▶ TASK DETAILS: Which lines in the records contain the word "improved", with case counting? Find each one and copy the whole line.

Extracted page text data:
################

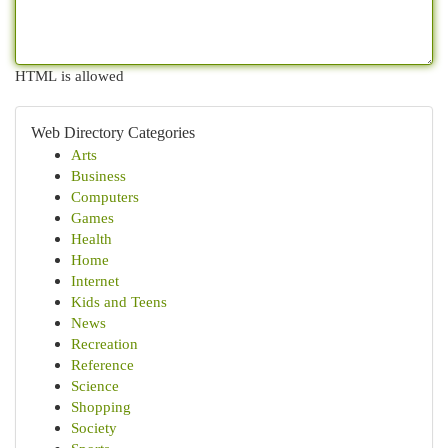
HTML is allowed
Web Directory Categories
Arts
Business
Computers
Games
Health
Home
Internet
Kids and Teens
News
Recreation
Reference
Science
Shopping
Society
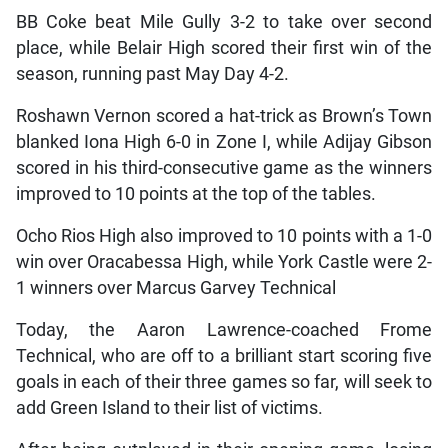
BB Coke beat Mile Gully 3-2 to take over second
place, while Belair High scored their first win of the
season, running past May Day 4-2.
Roshawn Vernon scored a hat-trick as Brown’s Town
blanked Iona High 6-0 in Zone I, while Adijay Gibson
scored in his third-consecutive game as the winners
improved to 10 points at the top of the tables.
Ocho Rios High also improved to 10 points with a 1-0
win over Oracabessa High, while York Castle were 2-
1 winners over Marcus Garvey Technical
Today, the Aaron Lawrence-coached Frome
Technical, who are off to a brilliant start scoring five
goals in each of their three games so far, will seek to
add Green Island to their list of victims.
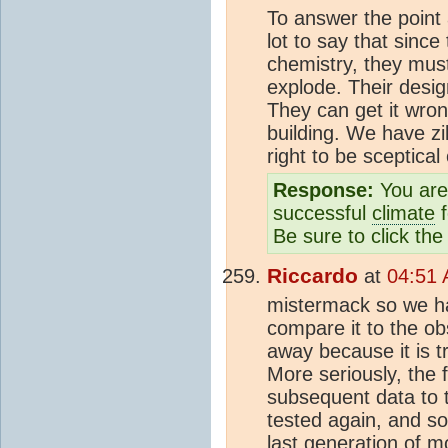
To answer the point a
lot to say that sinc
chemistry, they must 
explode. Their desi
They can get it wro
building. We have zi
right to be sceptical 
Response:
You are 
successful
climate
f
Be sure to click the
Riccardo
at
04:51 
mistermack so we h
compare it to the o
away because it is tr
More seriously, the 
subsequent data to t
tested again, and so
last generation of m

################

▶ SOLVED EXERCISE:
improved to 10 points at the top of the tables.
Ocho Rios High also improved to 10 points with a 1-0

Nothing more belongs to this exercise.